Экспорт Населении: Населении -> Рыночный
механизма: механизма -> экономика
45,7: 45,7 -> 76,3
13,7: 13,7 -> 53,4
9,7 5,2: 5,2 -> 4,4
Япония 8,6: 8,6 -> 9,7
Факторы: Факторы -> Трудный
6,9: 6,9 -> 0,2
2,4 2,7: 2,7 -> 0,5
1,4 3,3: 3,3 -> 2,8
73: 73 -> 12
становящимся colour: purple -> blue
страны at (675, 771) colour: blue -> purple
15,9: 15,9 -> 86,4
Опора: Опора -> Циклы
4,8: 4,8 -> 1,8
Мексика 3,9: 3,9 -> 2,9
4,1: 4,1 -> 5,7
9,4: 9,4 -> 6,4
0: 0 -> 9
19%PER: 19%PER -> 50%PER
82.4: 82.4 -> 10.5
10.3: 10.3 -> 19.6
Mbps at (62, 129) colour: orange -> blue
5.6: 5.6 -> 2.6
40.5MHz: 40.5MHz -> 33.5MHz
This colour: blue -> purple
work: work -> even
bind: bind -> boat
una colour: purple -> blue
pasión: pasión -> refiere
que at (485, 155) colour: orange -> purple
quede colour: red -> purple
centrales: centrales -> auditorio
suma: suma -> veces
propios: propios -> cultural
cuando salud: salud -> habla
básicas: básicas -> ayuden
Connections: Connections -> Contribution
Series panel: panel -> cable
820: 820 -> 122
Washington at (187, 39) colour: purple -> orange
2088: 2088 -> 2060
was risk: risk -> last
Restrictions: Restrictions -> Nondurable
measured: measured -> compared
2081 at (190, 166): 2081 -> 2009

**Stated problem**
Rewrite all the lines above, changing every "colour" to "color" and keeping everything else the same.

**Reply to the exercise**
Экспорт Населении: Населении -> Рыночный
механизма: механизма -> экономика
45,7: 45,7 -> 76,3
13,7: 13,7 -> 53,4
9,7 5,2: 5,2 -> 4,4
Япония 8,6: 8,6 -> 9,7
Факторы: Факторы -> Трудный
6,9: 6,9 -> 0,2
2,4 2,7: 2,7 -> 0,5
1,4 3,3: 3,3 -> 2,8
73: 73 -> 12
становящимся color: purple -> blue
страны at (675, 771) color: blue -> purple
15,9: 15,9 -> 86,4
Опора: Опора -> Циклы
4,8: 4,8 -> 1,8
Мексика 3,9: 3,9 -> 2,9
4,1: 4,1 -> 5,7
9,4: 9,4 -> 6,4
0: 0 -> 9
19%PER: 19%PER -> 50%PER
82.4: 82.4 -> 10.5
10.3: 10.3 -> 19.6
Mbps at (62, 129) color: orange -> blue
5.6: 5.6 -> 2.6
40.5MHz: 40.5MHz -> 33.5MHz
This color: blue -> purple
work: work -> even
bind: bind -> boat
una color: purple -> blue
pasión: pasión -> refiere
que at (485, 155) color: orange -> purple
quede color: red -> purple
centrales: centrales -> auditorio
suma: suma -> veces
propios: propios -> cultural
cuando salud: salud -> habla
básicas: básicas -> ayuden
Connections: Connections -> Contribution
Series panel: panel -> cable
820: 820 -> 122
Washington at (187, 39) color: purple -> orange
2088: 2088 -> 2060
was risk: risk -> last
Restrictions: Restrictions -> Nondurable
measured: measured -> compared
2081 at (190, 166): 2081 -> 2009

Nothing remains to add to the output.